WRITTEN REQUEST: Pick out every line in the rows below that contains the string "skCircle", and copy each one in full. Case counts.
--- begin GIVEN RECORDS ---
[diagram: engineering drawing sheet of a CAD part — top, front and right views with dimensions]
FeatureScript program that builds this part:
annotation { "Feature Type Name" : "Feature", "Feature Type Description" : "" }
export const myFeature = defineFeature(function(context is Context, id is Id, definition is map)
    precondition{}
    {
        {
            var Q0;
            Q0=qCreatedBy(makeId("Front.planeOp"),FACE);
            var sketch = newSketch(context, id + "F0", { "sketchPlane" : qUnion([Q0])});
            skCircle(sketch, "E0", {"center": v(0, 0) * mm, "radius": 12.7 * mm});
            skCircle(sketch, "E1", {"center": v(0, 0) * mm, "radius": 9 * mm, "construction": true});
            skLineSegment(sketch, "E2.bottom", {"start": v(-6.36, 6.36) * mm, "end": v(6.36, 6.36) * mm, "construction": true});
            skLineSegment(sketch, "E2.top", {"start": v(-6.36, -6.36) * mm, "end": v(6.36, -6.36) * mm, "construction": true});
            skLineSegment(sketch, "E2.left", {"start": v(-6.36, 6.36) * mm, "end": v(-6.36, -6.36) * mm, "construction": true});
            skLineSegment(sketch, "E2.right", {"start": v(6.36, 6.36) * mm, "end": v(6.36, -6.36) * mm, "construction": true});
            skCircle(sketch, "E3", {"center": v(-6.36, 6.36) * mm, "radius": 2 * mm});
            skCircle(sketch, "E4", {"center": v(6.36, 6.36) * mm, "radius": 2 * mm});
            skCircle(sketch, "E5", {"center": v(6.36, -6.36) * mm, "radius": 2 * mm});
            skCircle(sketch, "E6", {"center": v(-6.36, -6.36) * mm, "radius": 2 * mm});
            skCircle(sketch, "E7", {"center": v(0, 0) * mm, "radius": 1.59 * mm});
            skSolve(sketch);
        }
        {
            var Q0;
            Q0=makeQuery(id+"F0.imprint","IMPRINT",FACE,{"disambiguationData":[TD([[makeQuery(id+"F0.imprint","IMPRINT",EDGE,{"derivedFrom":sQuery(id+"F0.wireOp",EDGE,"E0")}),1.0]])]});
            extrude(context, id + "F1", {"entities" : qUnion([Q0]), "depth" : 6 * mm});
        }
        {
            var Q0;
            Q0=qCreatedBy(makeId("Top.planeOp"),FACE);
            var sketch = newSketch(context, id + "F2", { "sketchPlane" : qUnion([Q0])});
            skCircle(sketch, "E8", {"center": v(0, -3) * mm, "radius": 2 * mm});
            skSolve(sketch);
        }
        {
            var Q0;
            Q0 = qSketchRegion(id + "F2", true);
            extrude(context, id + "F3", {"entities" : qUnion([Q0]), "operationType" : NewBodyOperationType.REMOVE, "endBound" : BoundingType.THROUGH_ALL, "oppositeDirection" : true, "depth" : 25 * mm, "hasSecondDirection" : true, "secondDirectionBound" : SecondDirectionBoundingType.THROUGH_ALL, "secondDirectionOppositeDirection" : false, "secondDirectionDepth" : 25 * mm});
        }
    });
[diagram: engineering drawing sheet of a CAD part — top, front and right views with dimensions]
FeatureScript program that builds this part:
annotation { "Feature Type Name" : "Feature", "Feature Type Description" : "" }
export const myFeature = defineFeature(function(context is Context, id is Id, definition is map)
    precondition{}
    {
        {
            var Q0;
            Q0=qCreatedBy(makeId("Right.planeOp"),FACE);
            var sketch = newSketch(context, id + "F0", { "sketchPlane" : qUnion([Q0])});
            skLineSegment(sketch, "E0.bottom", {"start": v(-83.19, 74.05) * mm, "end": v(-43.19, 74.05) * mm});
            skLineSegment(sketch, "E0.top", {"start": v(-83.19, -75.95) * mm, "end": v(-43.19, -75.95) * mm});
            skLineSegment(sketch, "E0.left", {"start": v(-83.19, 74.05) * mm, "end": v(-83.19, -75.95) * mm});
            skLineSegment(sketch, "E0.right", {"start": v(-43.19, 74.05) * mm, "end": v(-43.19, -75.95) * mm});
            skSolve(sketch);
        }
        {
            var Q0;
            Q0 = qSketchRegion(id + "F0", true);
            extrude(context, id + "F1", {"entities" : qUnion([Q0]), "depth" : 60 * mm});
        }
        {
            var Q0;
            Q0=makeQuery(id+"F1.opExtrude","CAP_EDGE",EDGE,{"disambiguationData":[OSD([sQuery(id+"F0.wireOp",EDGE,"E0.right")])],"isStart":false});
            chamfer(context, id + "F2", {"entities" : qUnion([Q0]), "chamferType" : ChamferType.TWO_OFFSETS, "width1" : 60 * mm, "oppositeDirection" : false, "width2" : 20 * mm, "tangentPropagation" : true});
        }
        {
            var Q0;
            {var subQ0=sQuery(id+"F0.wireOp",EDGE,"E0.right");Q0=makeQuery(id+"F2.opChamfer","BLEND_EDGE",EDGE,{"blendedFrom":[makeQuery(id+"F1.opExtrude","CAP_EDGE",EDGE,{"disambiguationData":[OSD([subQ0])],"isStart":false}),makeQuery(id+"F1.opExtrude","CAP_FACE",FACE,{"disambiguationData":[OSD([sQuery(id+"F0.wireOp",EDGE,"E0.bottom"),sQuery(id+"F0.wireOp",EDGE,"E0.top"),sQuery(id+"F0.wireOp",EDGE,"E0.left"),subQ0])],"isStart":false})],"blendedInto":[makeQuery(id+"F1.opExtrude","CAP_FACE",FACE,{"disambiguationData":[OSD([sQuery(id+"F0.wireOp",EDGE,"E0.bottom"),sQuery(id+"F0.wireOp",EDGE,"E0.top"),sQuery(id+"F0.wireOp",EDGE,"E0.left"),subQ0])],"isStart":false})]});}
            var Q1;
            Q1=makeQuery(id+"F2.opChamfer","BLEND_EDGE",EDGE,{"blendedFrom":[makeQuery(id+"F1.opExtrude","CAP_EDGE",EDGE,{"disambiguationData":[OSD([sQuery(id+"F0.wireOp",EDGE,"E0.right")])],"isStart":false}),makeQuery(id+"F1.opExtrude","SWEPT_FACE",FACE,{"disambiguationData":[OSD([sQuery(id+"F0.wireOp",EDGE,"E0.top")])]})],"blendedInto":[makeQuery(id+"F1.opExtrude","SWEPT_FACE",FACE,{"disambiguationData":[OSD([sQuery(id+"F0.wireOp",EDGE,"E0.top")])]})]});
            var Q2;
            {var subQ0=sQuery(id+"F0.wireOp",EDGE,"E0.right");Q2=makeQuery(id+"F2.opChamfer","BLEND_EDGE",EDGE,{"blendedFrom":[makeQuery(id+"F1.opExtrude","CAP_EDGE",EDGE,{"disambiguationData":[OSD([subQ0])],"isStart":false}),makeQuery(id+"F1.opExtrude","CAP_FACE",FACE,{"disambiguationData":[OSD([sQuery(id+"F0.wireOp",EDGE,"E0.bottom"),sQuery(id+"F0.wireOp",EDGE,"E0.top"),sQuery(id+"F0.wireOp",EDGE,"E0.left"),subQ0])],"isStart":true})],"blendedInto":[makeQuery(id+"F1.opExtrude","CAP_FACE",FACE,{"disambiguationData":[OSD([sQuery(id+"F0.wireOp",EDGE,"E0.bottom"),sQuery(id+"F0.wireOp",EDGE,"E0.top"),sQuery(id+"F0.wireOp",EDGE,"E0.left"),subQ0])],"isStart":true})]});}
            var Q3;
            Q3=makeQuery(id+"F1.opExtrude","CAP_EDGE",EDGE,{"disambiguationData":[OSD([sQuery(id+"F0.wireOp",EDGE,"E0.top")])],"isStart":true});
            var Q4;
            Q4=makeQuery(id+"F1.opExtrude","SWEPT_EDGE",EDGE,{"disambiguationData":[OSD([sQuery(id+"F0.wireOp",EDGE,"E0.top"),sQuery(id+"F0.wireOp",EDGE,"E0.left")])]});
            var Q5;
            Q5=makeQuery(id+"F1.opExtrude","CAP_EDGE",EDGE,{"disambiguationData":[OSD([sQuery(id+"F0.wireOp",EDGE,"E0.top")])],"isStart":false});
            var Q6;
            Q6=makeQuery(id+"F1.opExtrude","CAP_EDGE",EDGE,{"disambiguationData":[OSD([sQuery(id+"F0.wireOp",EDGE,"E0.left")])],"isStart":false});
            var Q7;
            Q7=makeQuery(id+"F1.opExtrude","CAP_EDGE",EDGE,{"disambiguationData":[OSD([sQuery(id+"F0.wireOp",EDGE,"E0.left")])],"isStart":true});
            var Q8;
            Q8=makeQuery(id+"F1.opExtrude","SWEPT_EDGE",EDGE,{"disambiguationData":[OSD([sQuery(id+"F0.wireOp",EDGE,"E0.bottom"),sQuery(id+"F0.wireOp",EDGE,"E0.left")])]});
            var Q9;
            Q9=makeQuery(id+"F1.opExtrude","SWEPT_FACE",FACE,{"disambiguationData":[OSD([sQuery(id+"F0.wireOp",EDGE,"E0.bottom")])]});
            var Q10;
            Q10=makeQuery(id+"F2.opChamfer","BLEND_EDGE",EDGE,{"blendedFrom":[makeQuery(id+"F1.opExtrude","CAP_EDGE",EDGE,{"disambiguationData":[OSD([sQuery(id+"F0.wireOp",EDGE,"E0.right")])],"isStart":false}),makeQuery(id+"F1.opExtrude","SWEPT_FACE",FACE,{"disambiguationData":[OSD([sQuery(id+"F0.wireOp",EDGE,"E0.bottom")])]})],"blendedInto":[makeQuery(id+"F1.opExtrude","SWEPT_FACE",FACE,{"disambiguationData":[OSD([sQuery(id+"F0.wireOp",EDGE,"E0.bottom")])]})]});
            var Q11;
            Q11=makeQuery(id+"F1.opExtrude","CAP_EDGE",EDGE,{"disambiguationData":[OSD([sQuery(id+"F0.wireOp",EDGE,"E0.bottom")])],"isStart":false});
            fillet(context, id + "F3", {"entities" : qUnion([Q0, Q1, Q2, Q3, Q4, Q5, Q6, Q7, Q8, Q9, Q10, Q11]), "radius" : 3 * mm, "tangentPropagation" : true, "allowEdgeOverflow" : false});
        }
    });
--- end GIVEN RECORDS ---
REPLY:
            skCircle(sketch, "E0", {"center": v(0, 0) * mm, "radius": 12.7 * mm});
            skCircle(sketch, "E1", {"center": v(0, 0) * mm, "radius": 9 * mm, "construction": true});
            skCircle(sketch, "E3", {"center": v(-6.36, 6.36) * mm, "radius": 2 * mm});
            skCircle(sketch, "E4", {"center": v(6.36, 6.36) * mm, "radius": 2 * mm});
            skCircle(sketch, "E5", {"center": v(6.36, -6.36) * mm, "radius": 2 * mm});
            skCircle(sketch, "E6", {"center": v(-6.36, -6.36) * mm, "radius": 2 * mm});
            skCircle(sketch, "E7", {"center": v(0, 0) * mm, "radius": 1.59 * mm});
            skCircle(sketch, "E8", {"center": v(0, -3) * mm, "radius": 2 * mm});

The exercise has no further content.